One of the Nazi officers Gemini produced appeared to be a young Jewish woman. _None_ was a white man. You might want to rethink what's useful for education.
This is not an idea that should start spreading. Gemini was ready months ago, the intervening months were used to create the outcomes that people are complaining about. Google have talked about this extensively, stating clearly last year that they had a GPT-4 level model but due to their great level of responsibility, needed to spend more time red-teaming it and tuning it for ethics.
It's also important to recall that they announced Imagen (their image diffusion model) way back in 2022. At the time they refused to release it, even though DALL-E and other models were public, stating:
> At this time we have decided not to release code or a public demo ... there is a risk that Imagen has encoded harmful stereotypes and representations, which guides our decision to not release Imagen for public use without further safeguards in place
Later that year Scott Alexander reported that Googlers were so horrified at the people Imagen produced that they had blocked it from representing any people at all, meaning that to test its quality vs other models you had to replace all the requests for people with robots.
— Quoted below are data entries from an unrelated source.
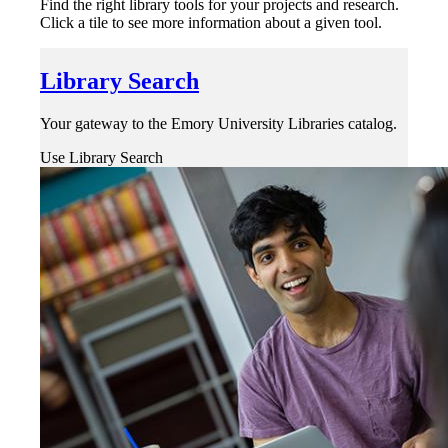
Find the right library tools for your projects and research.
Click a tile to see more information about a given tool.
Library Search
Your gateway to the Emory University Libraries catalog.
Use Library Search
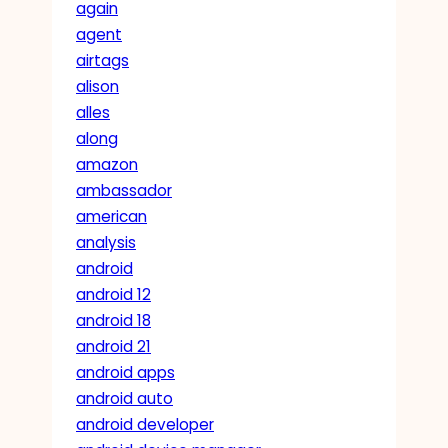
again
agent
airtags
alison
alles
along
amazon
ambassador
american
analysis
android
android 12
android 18
android 21
android apps
android auto
android developer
This is absurdly extreme but explains why Google's first reaction to criticism was to turn off drawing of any images with people in them - they'd done so before.
https://www.astralcodexten.com/p/i-won-my-three-year-ai-prog...
They spent the next two years researching how to make their model act like Gemini does now. Their image generation isn't the result of a rush to market, quite the opposite. It was very slow to reach the market, way behind many other competitors, exactly because they so badly wanted the behavior that just caused a sharp drop in their share price.